How to ask a friend to pay me back
You covered dinner three weeks ago, or fronted the concert tickets, or put the whole Airbnb on your card. The money hasn't arrived, your friend hasn't mentioned it, and every hangout since has a small invisible tab running in the background.
Where it goes wrong
Avoidance does the real damage here. The amount feels too small to mention and too large to forget, so it goes unmentioned — and resentment compounds at a rate the debt never did. When the ask finally surfaces, it often comes out dressed as a joke ("lol remember when you owed me $60"), which delivers the resentment and skips the request.
What to do instead
- 1
Ask plainly, like it's logistics
Money between friends only gets weird when it's treated like a confession. "Hey, can you Venmo me the $45 from Thursday?" is a calendar item, not an accusation — send it with that energy and most friends just pay.
- 2
Name the exact number
"Whenever you get a chance, whatever works" converts a debt into a vibe. A specific amount and a specific way to send it is a request someone can complete in thirty seconds.
- 3
Assume forgetting, not dodging
The overwhelming majority of unpaid friends simply forgot. Write the message for that person — light, specific, no edge — and you'll never need to apologize for it if you're right.
- 4
Skip the joke armor
Sarcasm feels safer than asking, but it leaks the irritation and is easy to laugh off without paying.
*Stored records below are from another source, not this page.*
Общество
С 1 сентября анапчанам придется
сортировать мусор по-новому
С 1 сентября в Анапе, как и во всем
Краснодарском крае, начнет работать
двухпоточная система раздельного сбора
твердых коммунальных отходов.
A plain ask is more comfortable for both of you than a barbed one.
- 5
Let the app send the second ask
If you get a "yes! tonight!" and nothing arrives, send an actual payment request. A notification with a number on it is impersonal in the best way — it nags so you don't have to.
Before and after
The hedge
haha no worries if not but did you ever send me that money? 😅 totally fine if not!!
Hey! Can you Venmo me $38 for dinner last week when you get a sec?
Strips out the three retractions, leaving a request the reader can act on instead of reassure.
The joke that isn't
must be nice to get free concert tickets 🙃
Hey, the tickets came to $72 each — can you send yours over this week?
Trades deniable sarcasm for a number and a timeframe, which is the version that actually gets paid.
The second ask
Sooo this is awkward but I've asked a couple times now and you keep saying you'll send it...
Just sent you a payment request for the $120 so it's easy to find — thanks!
Moves the reminder into the app, so the friendship stops moonlighting as a collection agency.
Try it with a real message
Common questions
When is it too late to ask for the money back?
For a real amount, basically never — you just flag the gap instead of pretending it isn't there: "This is from a while back, but can you send me the $90 from the beach house?" The delay is yours to acknowledge, not a reason to eat the debt.
What if it's only twenty bucks?
If it's still on your mind, it's not petty to clear it — the petty version is saying nothing and quietly keeping score. One sentence settles what three months of low-grade irritation won't.
What if they say they're broke right now?
Believe them, and trade "whenever" for a date: "No stress — does the 1st work?" or split it into two payments. A debt pinned to a day stays a plan; a debt pinned to "eventually" becomes a grievance.
Should I just let it go?
Sometimes, sure — but only if you actually let it go. The worst option is forgiving the debt out loud and privately re-reading the receipt every time they buy themselves something nice.